暗室はカーテンがかかっていないので明るかったが、奥の方は陰になっていて薄暗い。ラックは一番奥だったなと思いながら、暗がりへ進んでいくと棚の上に置いてあった見覚えのない写真立てが目に入った。
「え?どうして・・・。」
その写真立ての中身である写真を見て驚いた僕の声とともに、心臓からドクンと大きな音が聞こえた気がした。
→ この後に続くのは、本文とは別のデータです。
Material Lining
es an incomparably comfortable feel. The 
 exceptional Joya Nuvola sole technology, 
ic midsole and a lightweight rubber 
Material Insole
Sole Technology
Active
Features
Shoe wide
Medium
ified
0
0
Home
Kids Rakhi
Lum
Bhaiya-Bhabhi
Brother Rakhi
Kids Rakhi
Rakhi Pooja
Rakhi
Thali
大きな音を立てた心臓は、瞬く間に脳と全身に大量の血液を送り込む。
急激に体が熱くなり、下腹部に痛みにも似た膨張感が込み上げる。
「くそ、なんでこんなところにこの写真が飾って・・・いぶき姉さん、なんでだよ!」
そう、その写真立てに飾られていた写真、それは例の写真だった。
あの女性が裸で写っている、妖艶な笑みを湛えたあの女性が。
カチャン
後方からドアが閉まるような音が聞こえたが、急激に襲ってきたあの衝動に抗うことができず、僕はその場に
スタ・・・、スタ・・・、スタ・・・
どんどん早くなる鼓動をどうにかして鎮めたいと考える僕に、後ろからゆっくりと誰かが近づいてくる気配がした。
シュル、シュルル
その誰かは、
『いったい誰だ』なんて考える必要はなかった。
ファサッ
膝をついた姿勢のまま何とか後ろを振り返った僕に、その人はふわりと何かの布をかけてきた。
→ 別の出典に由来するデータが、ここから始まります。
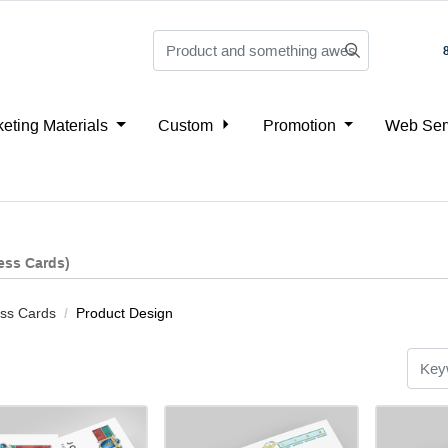
eting Materials
Custom
Promotion
Web Ser
ess Cards)
ss Cards
Product Design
柔軟剤の香りがするその布が僕からシュルっと滑り落ちると同時に僕の視界が開け、窓から差し込む光の中にその人のシルエットが現れる。
シルエットだけでも、さっきまで来ていたはずの制服を身に纏っていないことがわかる。
「やあ、それを見つけてくれたんだね。」
僕に声をかけたその人は、予想通り、いぶき姉さんだった。
けれど、その人は、制服を脱ぎ捨て、上下下着のみの姿で色っぽく微笑んでいた。